JOB ITEM: Repeat each entry exactly and drop the pictures.

——

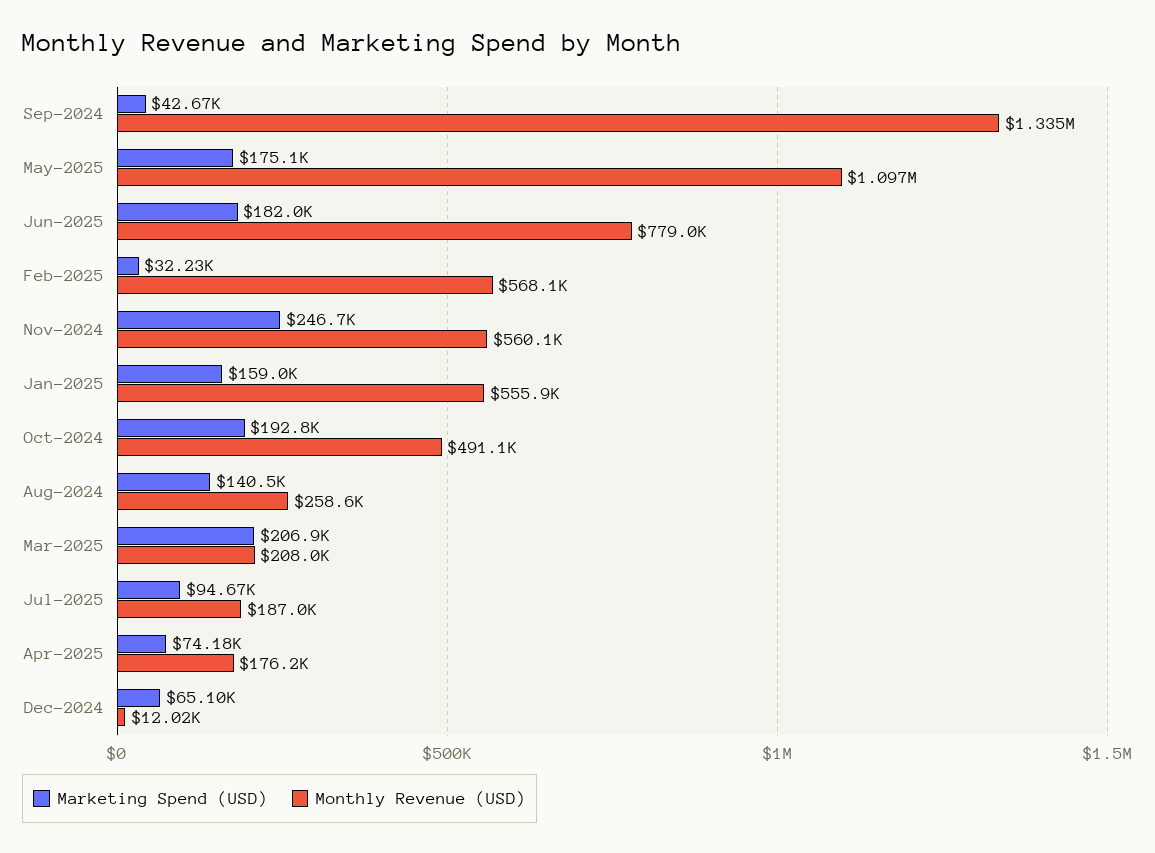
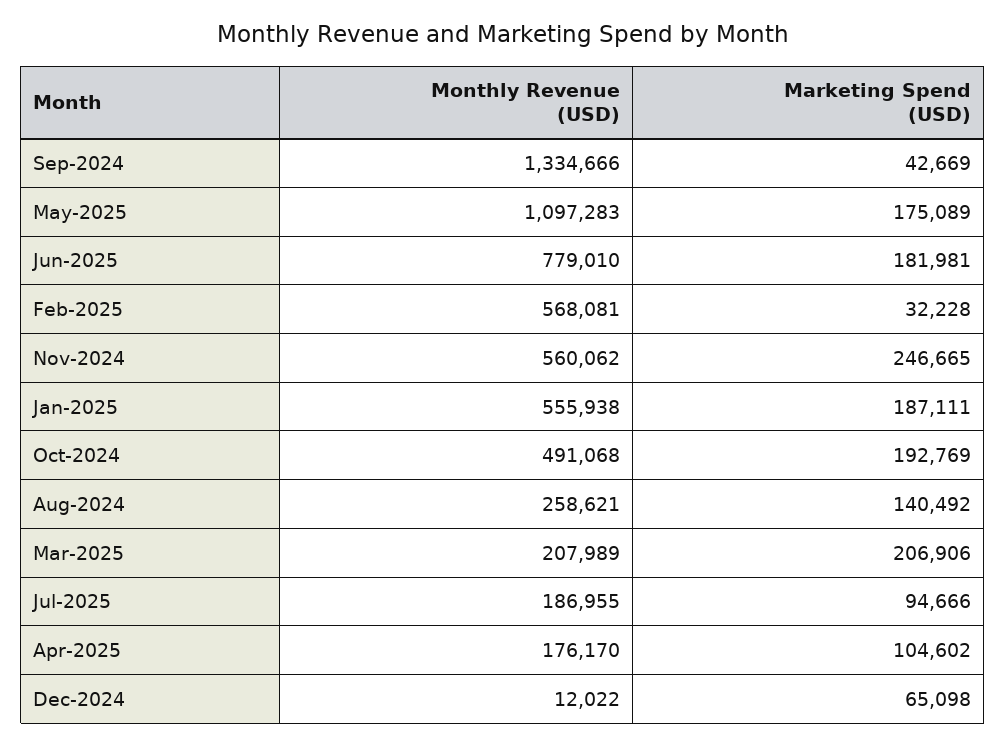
Marketing Spend (USD), Jan-2025: 159000 -> 187111
Marketing Spend (USD), Apr-2025: 74180 -> 104602

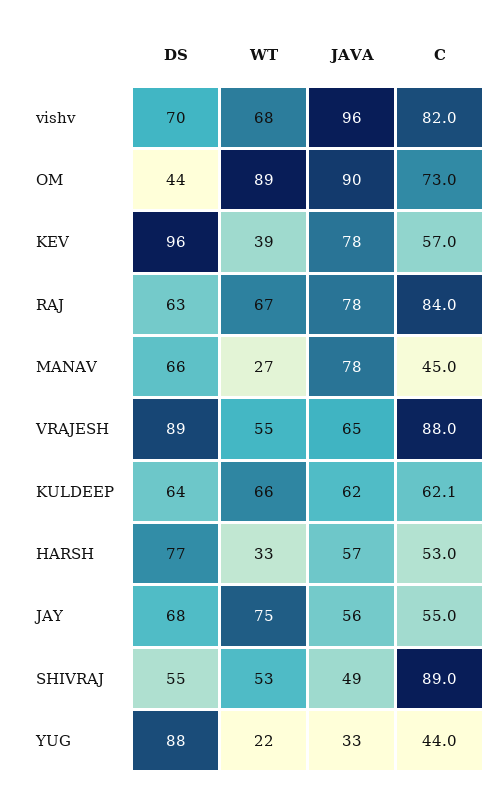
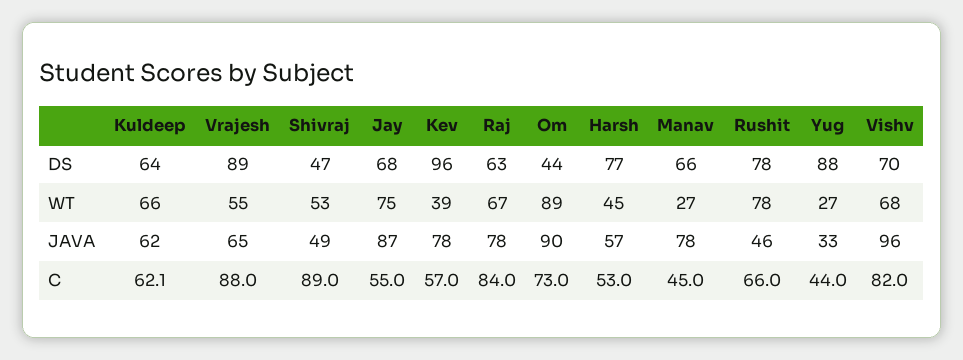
WT, HARSH: 33 -> 45
JAVA, JAY: 56 -> 87
DS, SHIVRAJ: 55 -> 47
WT, YUG: 22 -> 27
DS, Rushit: none -> 78
WT, Rushit: none -> 78
JAVA, Rushit: none -> 46
C, Rushit: none -> 66

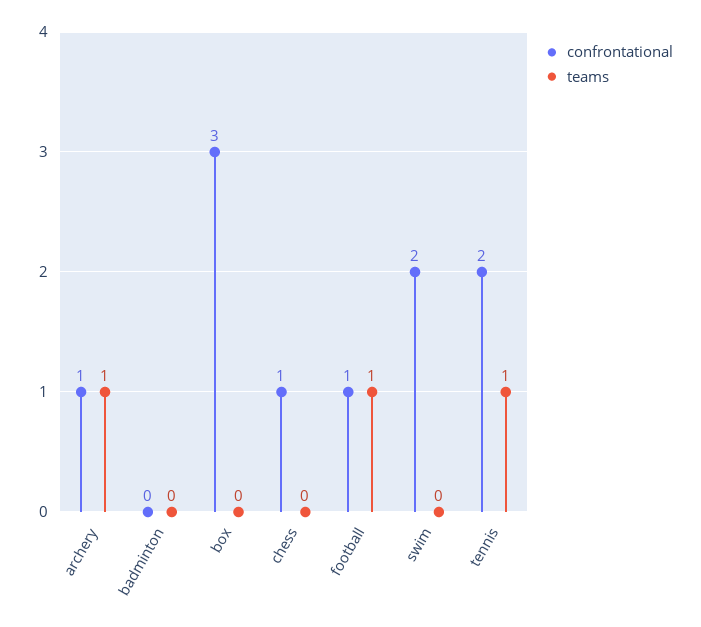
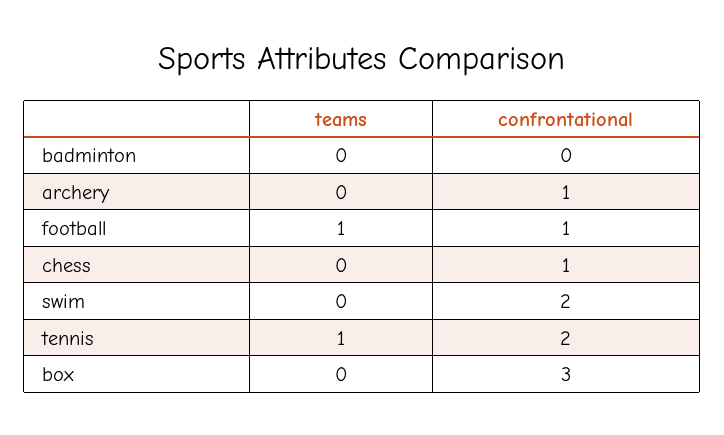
teams, archery: 1 -> 0

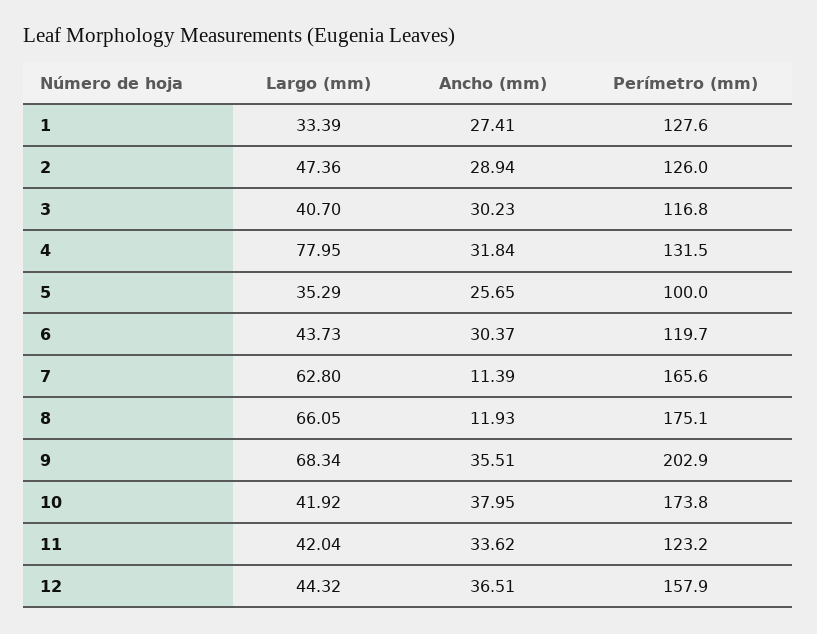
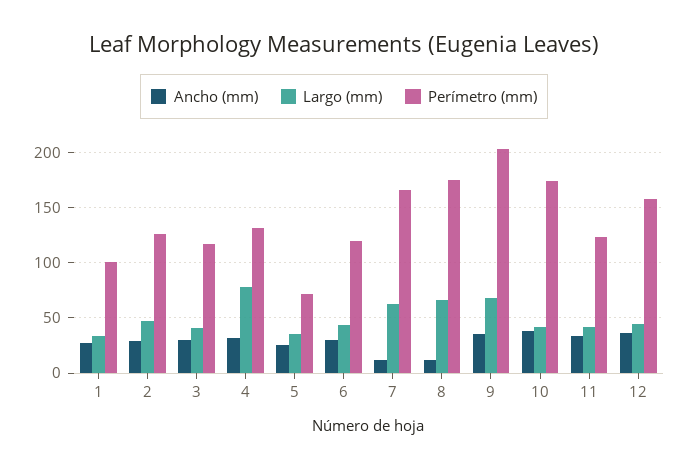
Perímetro (mm), 1: 127.6 -> 100
Perímetro (mm), 5: 100 -> 70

——

RESPONSE:
Marketing Spend (USD), Jan-2025: 159000 -> 187111
Marketing Spend (USD), Apr-2025: 74180 -> 104602

WT, HARSH: 33 -> 45
JAVA, JAY: 56 -> 87
DS, SHIVRAJ: 55 -> 47
WT, YUG: 22 -> 27
DS, Rushit: none -> 78
WT, Rushit: none -> 78
JAVA, Rushit: none -> 46
C, Rushit: none -> 66

teams, archery: 1 -> 0

Perímetro (mm), 1: 127.6 -> 100
Perímetro (mm), 5: 100 -> 70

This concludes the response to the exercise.